CMOS Analog Integrate-and-fire Neuron Circuit for Driving Memristor based on RRAM
Min-Woo Kwon,Myung-Hyun Baek,Jungjin Park,Hyungjin Kim,Sungmin Hwang,Byung-Gook Park 대한전자공학회 2017 Journal of semiconductor technology and science Vol.17 No.2
We designed the CMOS analog integrate and fire (I&F) neuron circuit for driving memristor based on resistive-switching random access memory (RRAM). And we fabricated the RRAM device that have HfO2 switching layer using atomic layer deposition (ALD). The RRAM device has gradual set and reset characteristics. By spice modeling of the synaptic device, we performed circuit simulation of synaptic device and CMOS neuron circuit.
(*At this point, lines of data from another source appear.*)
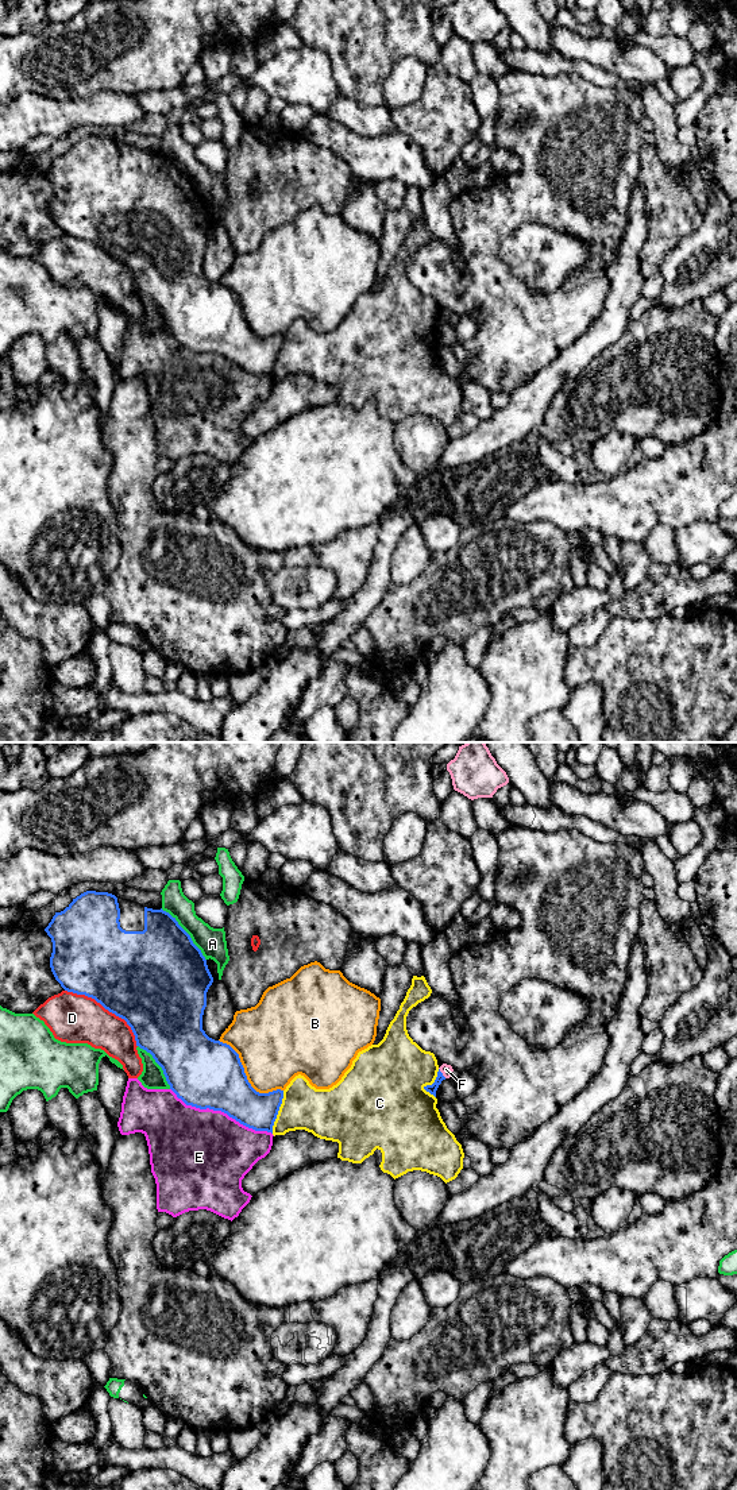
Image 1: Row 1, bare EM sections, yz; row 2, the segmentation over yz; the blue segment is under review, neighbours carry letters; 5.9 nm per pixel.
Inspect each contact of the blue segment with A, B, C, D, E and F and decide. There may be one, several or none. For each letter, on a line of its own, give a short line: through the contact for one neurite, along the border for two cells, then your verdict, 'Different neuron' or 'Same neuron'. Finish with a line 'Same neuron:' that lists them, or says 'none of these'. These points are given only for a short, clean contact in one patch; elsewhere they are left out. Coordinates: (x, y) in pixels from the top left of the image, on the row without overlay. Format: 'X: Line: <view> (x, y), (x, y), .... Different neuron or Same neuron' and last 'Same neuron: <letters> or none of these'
A: Different neuron
B: Different neuron
C: Different neuron
D: Different neuron
E: Different neuron
F: Line: yz (439, 312), (446, 321). Different neuron
Same neuron: none of these

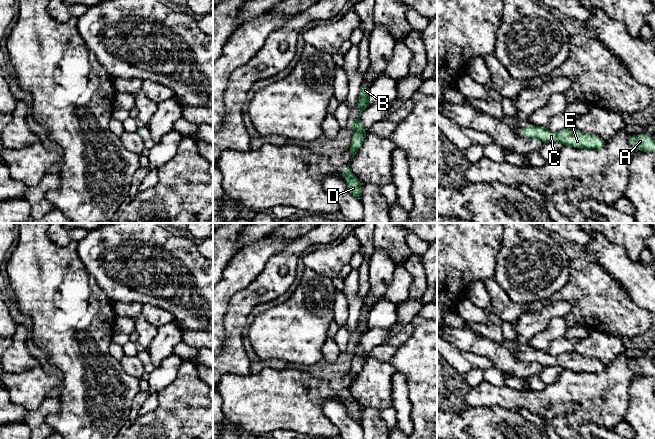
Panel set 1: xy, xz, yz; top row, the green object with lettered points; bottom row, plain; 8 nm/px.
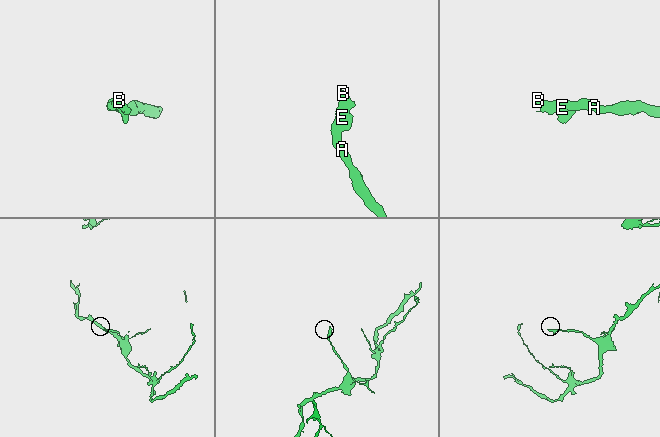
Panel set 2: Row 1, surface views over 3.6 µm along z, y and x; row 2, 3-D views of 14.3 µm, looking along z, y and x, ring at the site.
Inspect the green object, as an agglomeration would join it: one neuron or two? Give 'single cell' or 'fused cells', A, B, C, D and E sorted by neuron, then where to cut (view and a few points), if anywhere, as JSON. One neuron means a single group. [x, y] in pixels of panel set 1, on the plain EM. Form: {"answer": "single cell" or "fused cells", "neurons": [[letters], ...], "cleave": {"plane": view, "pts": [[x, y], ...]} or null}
{"answer": "single cell", "neurons": [["A", "B", "C", "D", "E"]], "cleave": null}

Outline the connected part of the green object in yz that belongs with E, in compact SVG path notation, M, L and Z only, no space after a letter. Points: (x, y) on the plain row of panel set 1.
M528 349L522 351L522 359L527 363L539 363L544 368L558 366L564 370L578 373L600 374L606 369L601 361L580 355L574 350L555 356L547 351Z

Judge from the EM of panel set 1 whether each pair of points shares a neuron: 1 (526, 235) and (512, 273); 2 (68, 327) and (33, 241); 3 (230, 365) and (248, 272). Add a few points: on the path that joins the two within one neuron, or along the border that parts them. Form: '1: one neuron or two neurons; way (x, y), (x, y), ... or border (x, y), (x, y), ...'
1: one neuron; way (526, 244), (526, 259), (521, 264)
2: one neuron; way (67, 306), (38, 270), (36, 262)
3: two neurons; border (262, 271), (247, 286), (239, 290), (228, 303)

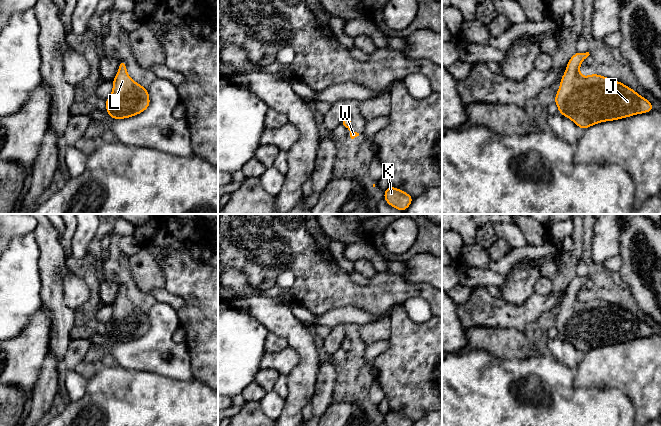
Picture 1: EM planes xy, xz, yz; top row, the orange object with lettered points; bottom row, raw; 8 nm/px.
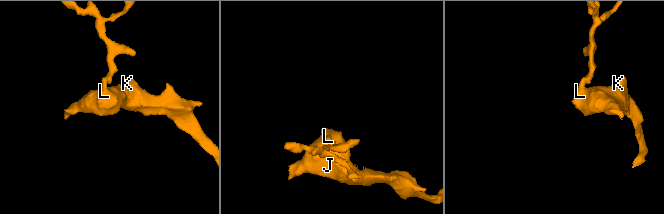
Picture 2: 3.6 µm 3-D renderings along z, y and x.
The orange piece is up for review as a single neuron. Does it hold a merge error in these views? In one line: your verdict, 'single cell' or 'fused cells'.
single cell

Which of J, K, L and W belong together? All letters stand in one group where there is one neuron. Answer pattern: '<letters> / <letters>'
J K L W

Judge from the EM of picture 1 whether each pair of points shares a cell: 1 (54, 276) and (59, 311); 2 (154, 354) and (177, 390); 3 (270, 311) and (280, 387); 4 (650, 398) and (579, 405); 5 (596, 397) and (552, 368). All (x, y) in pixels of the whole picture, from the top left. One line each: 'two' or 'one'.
1: one
2: two
3: two
4: two
5: one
The neuron circuit consists of a current mirror for spatial integration, a capacitor for temporal integration, two inverters for pulse generation, a refractory part, and finally a feedback part for learning of the RRAM. We emulated the spike-timing-dependent-plasticity (STDP) characteristic that is performed automatically by presynaptic pulse and feedback signal of the neuron circuit. By STDP characteristics, the synaptic weight, conductance of the RRAM, is changed without additional control circuit.